Listen to this article
Anger is an unpleasant emotion. It typically arises in response to another person’s unpleasant activities that are seen as being disrespectful, humiliating, threatening, or negligent. But it may not always be the case. Sometimes, we ourselves may be the reason behind our anger. It may not leave us feeling too good, but if it helps you to know, anger is a natural and a healthy emotion. Everything in life can’t be to our liking or desire, and this uncomfortable feeling can lead to anger. What is in our control, however, is how to express anger in a healthy way.
Dr. Nicole LePera, popular by her Instagram moniker @the.holistic.psychologist, shared some interesting ways to express healthy anger.
According to Dr. LePera, the important part that should be taken care of is how to cope with anger. Everybody has different coping mechanisms for anger.
Many of us may use unhealthy ways of coping with anger by:
* Repressing it or by being in denial
* Externalizing anger in ways that are harmful or destructive
* Using it as a distraction or a “cover emotion” from feelings of sadness, unworthiness or fear
* Hiding behind anger to feel safer
“In this way, anger becomes a coping mechanism or a way to protect us from deep pain. But it’s also important to understand that if you’re feeling chronic anger, this is usually a message from your inner child to pay more attention to your own needs,” adds Dr LePera.

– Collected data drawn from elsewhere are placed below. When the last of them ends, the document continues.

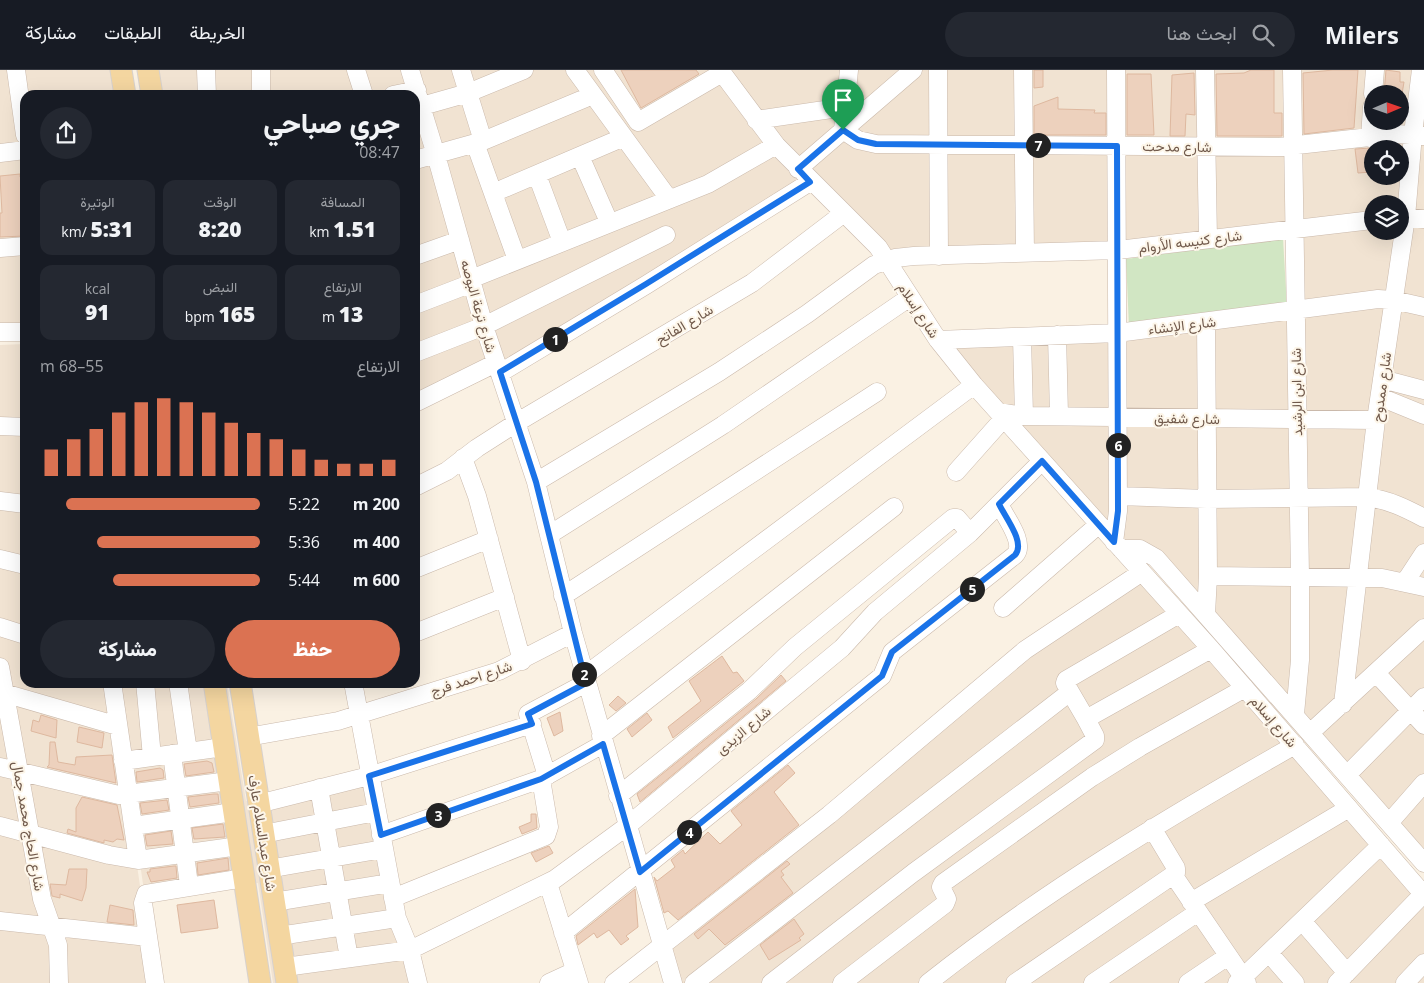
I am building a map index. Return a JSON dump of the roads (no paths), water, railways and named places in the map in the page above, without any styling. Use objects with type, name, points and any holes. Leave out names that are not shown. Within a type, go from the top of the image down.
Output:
[{"type":"main road","points":[[121,70],[124,90]]},
{"type":"main road","points":[[148,70],[151,90]]},
{"type":"main road","name":"شارع عبدالسلام عارف","points":[[215,688],[260,983]]},
{"type":"main road","name":"شارع عبدالسلام عارف","points":[[241,688],[283,959]]},
{"type":"main road","points":[[250,918],[264,921],[275,908]]},
{"type":"main road","points":[[256,956],[267,947],[283,959]]},
{"type":"street","points":[[16,70],[20,99]]},
{"type":"street","points":[[206,70],[207,90]]},
{"type":"street","points":[[261,70],[261,90]]},
{"type":"street","points":[[356,70],[362,90]]},
{"type":"street","name":"شارع ترعة البوصه","points":[[410,70],[416,90]]},
{"type":"street","points":[[461,70],[493,193],[517,260]]},
{"type":"street","points":[[420,98],[468,93],[524,70]]},
{"type":"street","points":[[575,70],[669,199]]},
{"type":"street","points":[[603,70],[638,122],[721,72]]},
{"type":"street","points":[[843,130],[849,70]]},
{"type":"street","points":[[420,401],[498,368],[646,284],[804,176],[843,130],[913,70]]},
{"type":"street","points":[[938,70],[939,256]]},
{"type":"street","points":[[1023,70],[1025,253]]},
{"type":"street","points":[[1116,70],[1118,545]]},
{"type":"street","points":[[1206,70],[1208,239]]},
{"type":"street","name":"شارع ابن الرشيد","points":[[1292,70],[1300,577],[1300,674],[1295,714]]},
{"type":"street","points":[[1374,85],[1375,70]]},
{"type":"street","name":"شارع ممدوح","points":[[1407,195],[1418,134],[1421,70]]},
{"type":"street","name":"شارع إسلام","points":[[721,72],[776,146],[804,176],[868,235],[887,260],[938,340],[974,385],[1211,649],[1424,895]]},
{"type":"street","points":[[420,159],[479,142],[593,95]]},
{"type":"street","name":"شارع ترعة البوصه","points":[[420,101],[484,326],[536,482],[572,633],[626,827],[673,983]]},
{"type":"street","points":[[756,120],[845,107]]},
{"type":"street","name":"شارع مدحت","points":[[843,130],[867,143],[1207,147],[1294,146],[1418,134]]},
{"type":"street","points":[[1370,138],[1371,130]]},
{"type":"street","points":[[493,193],[624,137]]},
{"type":"street","points":[[420,303],[517,260],[720,178],[776,146]]},
{"type":"street","points":[[0,153],[20,151]]},
{"type":"street","points":[[580,156],[609,222]]},
{"type":"street","points":[[537,175],[562,242]]},
{"type":"street","name":"شارع الفاتح","points":[[420,484],[446,471],[516,423],[752,283],[844,212]]},
{"type":"street","points":[[1409,218],[1424,219]]},
{"type":"street","name":"شارع كنيسه الأروام","points":[[887,260],[939,256],[1118,250],[1364,221]]},
{"type":"street","points":[[420,351],[484,326],[666,235]]},
{"type":"street","points":[[420,254],[460,240]]},
{"type":"street","name":"شارع ممدوح","points":[[1343,704],[1376,420],[1400,240]]},
{"type":"street","points":[[0,248],[20,246]]},
{"type":"street","points":[[536,482],[719,372],[814,309],[868,269],[887,260]]},
{"type":"street","points":[[549,535],[723,425],[910,297]]},
{"type":"street","name":"شارع الإنشاء","points":[[938,340],[1117,333],[1363,300],[1393,300],[1424,307]]},
{"type":"street","points":[[1206,322],[1208,576],[1206,614]]},
{"type":"street","points":[[0,332],[20,332]]},
{"type":"street","points":[[1057,336],[1059,415]]},
{"type":"street","points":[[1022,337],[1024,416]]},
{"type":"street","points":[[1382,379],[1424,390]]},
{"type":"street","points":[[275,908],[337,892],[391,891],[546,836],[549,827],[544,778],[528,714],[585,679],[974,385]]},
{"type":"street","points":[[564,596],[877,392]]},
{"type":"street","points":[[1380,397],[1424,415]]},
{"type":"street","points":[[956,472],[1001,415]]},
{"type":"street","name":"شارع شفيق","points":[[1001,415],[1376,420]]},
{"type":"street","points":[[0,426],[20,427]]},
{"type":"street","points":[[463,458],[489,540],[522,661]]},
{"type":"street","name":"شارع الزيدى","points":[[283,959],[349,958],[410,950],[548,883],[626,827],[842,648],[875,612],[970,533],[1042,461]]},
{"type":"street","points":[[1118,496],[1207,499],[1367,497],[1396,504],[1424,518]]},
{"type":"street","points":[[0,501],[20,503]]},
{"type":"street","points":[[563,933],[882,676],[892,652],[1015,555],[1018,552],[1019,543],[999,504]]},
{"type":"street","points":[[268,869],[331,858],[382,842],[544,778],[602,740],[894,507]]},
{"type":"street","points":[[618,796],[749,691],[795,647],[953,518],[957,518],[970,533]]},
{"type":"street","points":[[1004,608],[1098,525]]},
{"type":"street","points":[[420,567],[489,540]]},
{"type":"street","name":"شارع إسلام","points":[[1118,545],[1149,552],[1311,732],[1424,864]]},
{"type":"street","points":[[1405,582],[1424,553]]},
{"type":"street","points":[[0,559],[20,564]]},
{"type":"street","points":[[614,983],[829,815],[1026,650],[1142,572]]},
{"type":"street","points":[[1208,576],[1358,578],[1405,582],[1424,588]]},
{"type":"street","points":[[420,631],[505,597]]},
{"type":"street","points":[[771,983],[913,873],[1095,740],[1095,736],[1065,683],[1068,678],[1180,614]]},
{"type":"street","points":[[0,627],[20,633]]},
{"type":"street","points":[[1311,732],[1377,674],[1424,628]]},
{"type":"street","name":"شارع احمد فرج","points":[[248,737],[328,724],[358,716],[499,670],[522,661],[572,633]]},
{"type":"street","points":[[1086,719],[1211,649]]},
{"type":"street","name":"شارع الحاج محمد جمال","points":[[0,667],[3,692],[20,772],[42,899],[58,946],[59,983]]},
{"type":"street","points":[[1377,674],[1424,725]]},
{"type":"street","points":[[114,688],[118,726],[138,860]]},
{"type":"street","points":[[146,688],[152,758]]},
{"type":"street","points":[[178,688],[180,753],[177,788],[189,885]]},
{"type":"street","points":[[354,688],[391,891],[397,918],[410,950],[413,982]]},
{"type":"street","points":[[842,983],[945,904],[947,899],[941,886],[943,883],[1092,777],[1245,688]]},
{"type":"street","points":[[3,692],[118,726]]},
{"type":"street","points":[[694,983],[1070,692]]},
{"type":"street","points":[[1347,776],[1424,697]]},
{"type":"street","points":[[258,804],[369,776],[532,724]]},
{"type":"street","points":[[928,983],[1052,892],[1152,828],[1295,745]]},
{"type":"street","points":[[123,761],[224,747]]},
{"type":"street","points":[[0,766],[102,793],[128,795],[229,781]]},
{"type":"street","points":[[1389,824],[1424,783]]},
{"type":"street","points":[[319,788],[349,958]]},
{"type":"street","points":[[1093,983],[1195,907],[1349,808]]},
{"type":"street","points":[[132,826],[234,812]]},
{"type":"street","points":[[263,834],[376,812]]},
{"type":"street","points":[[0,826],[109,855],[138,860],[239,846]]},
{"type":"street","points":[[1015,983],[1174,876],[1176,868],[1152,828]]},
{"type":"street","points":[[1174,876],[1228,956],[1242,981],[1381,845]]},
{"type":"street","points":[[1410,879],[1424,864]]},
{"type":"street","points":[[155,983],[143,903],[146,894],[189,885],[244,878]]},
{"type":"street","points":[[548,883],[577,977],[548,983]]},
{"type":"street","points":[[1302,921],[1342,978],[1424,895]]},
{"type":"street","points":[[283,959],[343,926],[397,918]]},
{"type":"street","points":[[0,921],[148,937]]},
{"type":"street","points":[[1269,953],[1294,983]]},
{"type":"street","points":[[1188,983],[1228,956]]},
{"type":"street","points":[[1405,983],[1424,963]]}]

Alternatively, people lash out, scream, hit walls or even break things in order to either avoid or fight anger. This high reactivity comes from people who fear anger and don’t know how to cope with it, explains the expert.
However, are there any healthy ways to express anger? Let’s find out!
1. Set a boundary by saying “no” to people who make you angry
2. Learn to feel the anger in your body through deep breathing. It will calm you down!
3. Clearly communicate your needs, including how you feel your needs have been ignored or dismissed. This will avoid leaving you with pent-up emotions.
4. Learn to pause before expelling anger or projecting it externally
5. Notice if your anger comes from a pattern of self-betrayal.
6. Safely release anger by yourself through primal screaming or pillow release.
7. Know that there’s nothing wrong with being angry. It’s a normal human emotion. You just have to know the right coping mechanism to deal with it in a healthy way.
Moving your body helps you to discharge emotional energy. Choose to stretch your body, go for a walk or do some physical exercise to feel better. Try knowing what is going on in your body – use breathwork, yoga, shaking or dancing to shake off the anger, literally!
You can overcome anger by writing your thoughts down in a journal to get them out of your head and onto paper. Writing your emotions down will help you vent your feelings. This will reduce your anger and channelize your negative energy in a positive direction.
Alone time is a must when you’re angry. Learn to verbalize, “I need space or a break.” Spending time with yourself will make you rethink about the situation and help you cope with anger or stress.
Never criticize yourself when you’re angry. You should rather speak kindly to yourself.
Decisions made when you’re angry are those made in haste. You may end up regretting your decision later. It is better not to take impulsive decisions as anger takes us to a survival mode way of thinking, explains Dr LePera.